*** Opening of Data for review ***
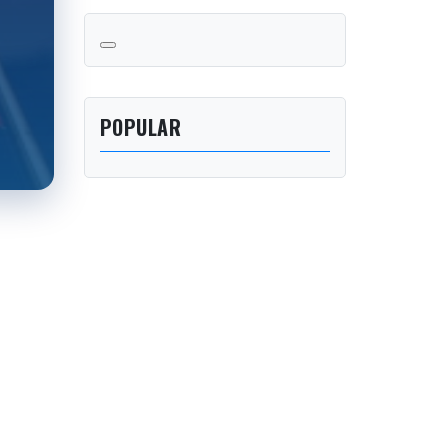
POPULAR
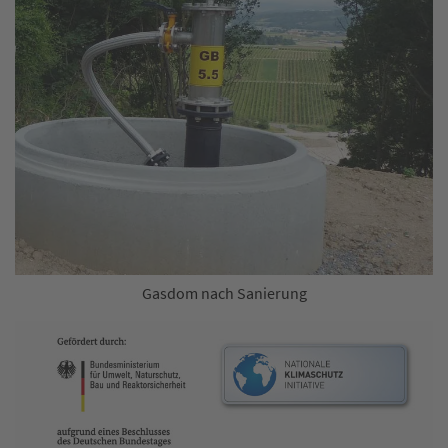
Gasdom nach Sanierung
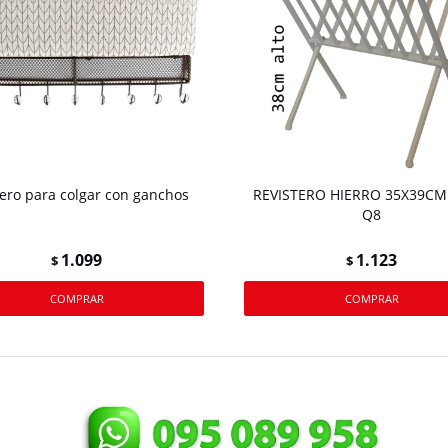
ero para colgar con ganchos
REVISTERO HIERRO 35X39CM
Q8
1.099
1.123
$
$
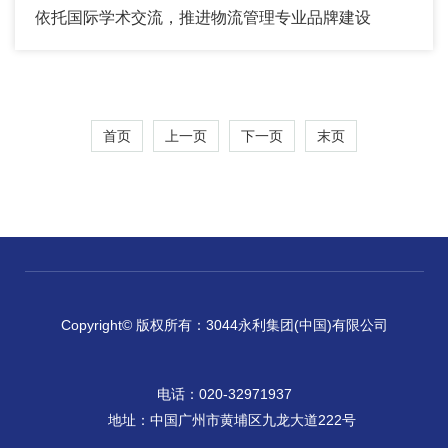
依托国际学术交流，推进物流管理专业品牌建设
首页
上一页
下一页
末页
Copyright© 版权所有：3044永利集团(中国)有限公司
电话：020-32971937
地址：中国广州市黄埔区九龙大道222号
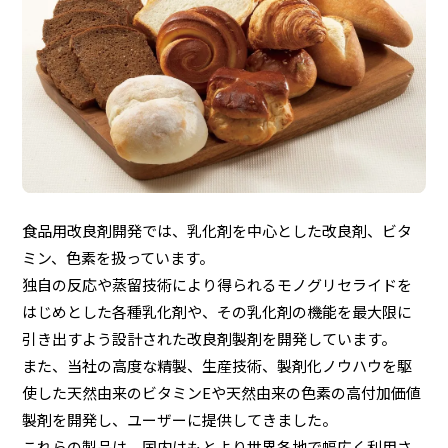
食品用改良剤開発では、乳化剤を中心とした改良剤、ビタ
ミン、色素を扱っています。
独自の反応や蒸留技術により得られるモノグリセライドを
はじめとした各種乳化剤や、その乳化剤の機能を最大限に
引き出すよう設計された改良剤製剤を開発しています。
また、当社の高度な精製、生産技術、製剤化ノウハウを駆
使した天然由来のビタミンEや天然由来の色素の高付加価値
製剤を開発し、ユーザーに提供してきました。
これらの製品は、国内はもとより世界各地で幅広く利用さ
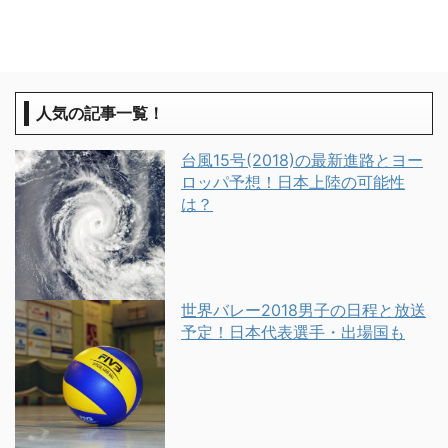
人気の記事一覧！
台風15号(2018)の最新進路とヨー
ロッパ予想！日本上陸の可能性
は？
世界バレー2018男子の日程と放送
予定！日本代表選手・出場国も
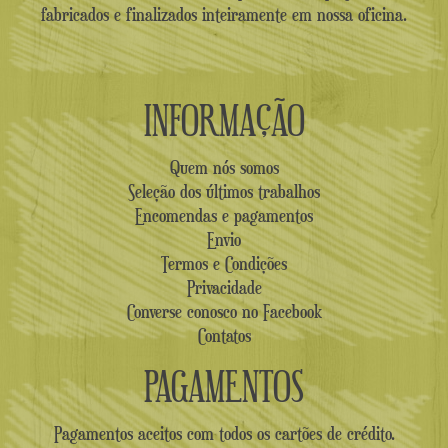
fabricados e finalizados inteiramente em nossa oficina.
INFORMAÇÃO
Quem nós somos
Seleção dos últimos trabalhos
Encomendas e pagamentos
Envio
Termos e Condições
Privacidade
Converse conosco no Facebook
Contatos
PAGAMENTOS
Pagamentos aceitos com todos os cartões de crédito.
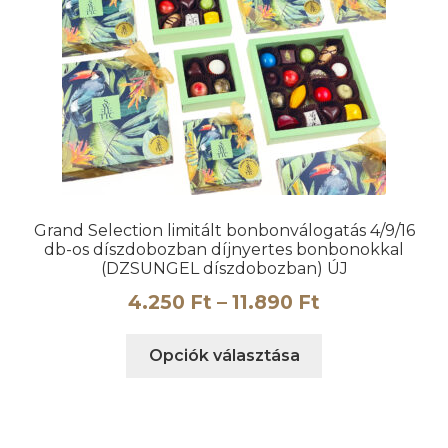
változatok
a
termékoldalon
választhatók
ki
Grand Selection limitált bonbonválogatás 4/9/16
db-os díszdobozban díjnyertes bonbonokkal
(DZSUNGEL díszdobozban) ÚJ
Ártartomány
4.250
Ft
–
11.890
Ft
4.250 Ft
Ennek
Opciók választása
-
a
11.890 Ft
terméknek
több
variációja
*** Close of Data for review ***
# Your instructions:
Copy every line in the records above that contains the word "díszdobozban".

# Solution for this exercise:
db-os díszdobozban díjnyertes bonbonokkal
(DZSUNGEL díszdobozban) ÚJ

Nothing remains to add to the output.